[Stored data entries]
###

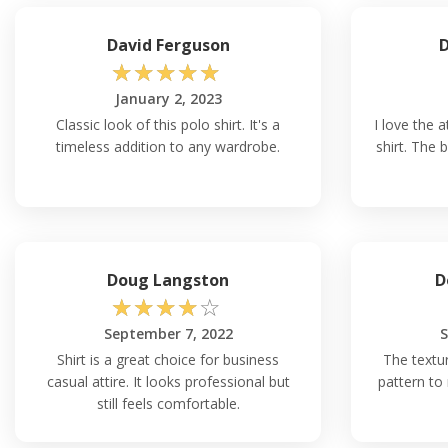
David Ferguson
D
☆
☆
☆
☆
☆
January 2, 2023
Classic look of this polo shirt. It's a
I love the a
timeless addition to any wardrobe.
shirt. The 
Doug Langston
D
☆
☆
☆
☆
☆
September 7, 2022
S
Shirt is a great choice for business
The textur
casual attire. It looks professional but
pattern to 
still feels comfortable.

###

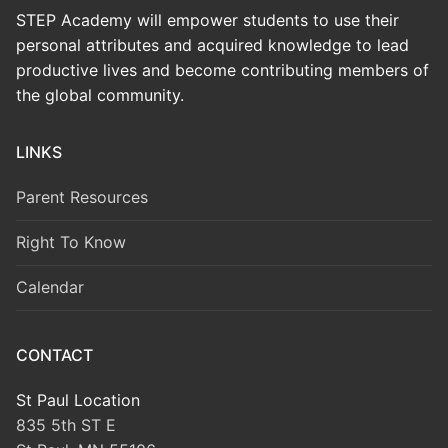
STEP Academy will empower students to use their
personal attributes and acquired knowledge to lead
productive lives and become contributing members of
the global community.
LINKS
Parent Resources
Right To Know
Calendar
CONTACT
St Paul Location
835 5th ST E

###

Reproduce the lines from the line containing "David Ferguson" to the line containing "still feels comfortable.", swapping "business" for "office" and leaving everything else unchanged.

David Ferguson
D
☆
☆
☆
☆
☆
January 2, 2023
Classic look of this polo shirt. It's a
I love the a
timeless addition to any wardrobe.
shirt. The 
Doug Langston
D
☆
☆
☆
☆
☆
September 7, 2022
S
Shirt is a great choice for office
The textur
casual attire. It looks professional but
pattern to 
still feels comfortable.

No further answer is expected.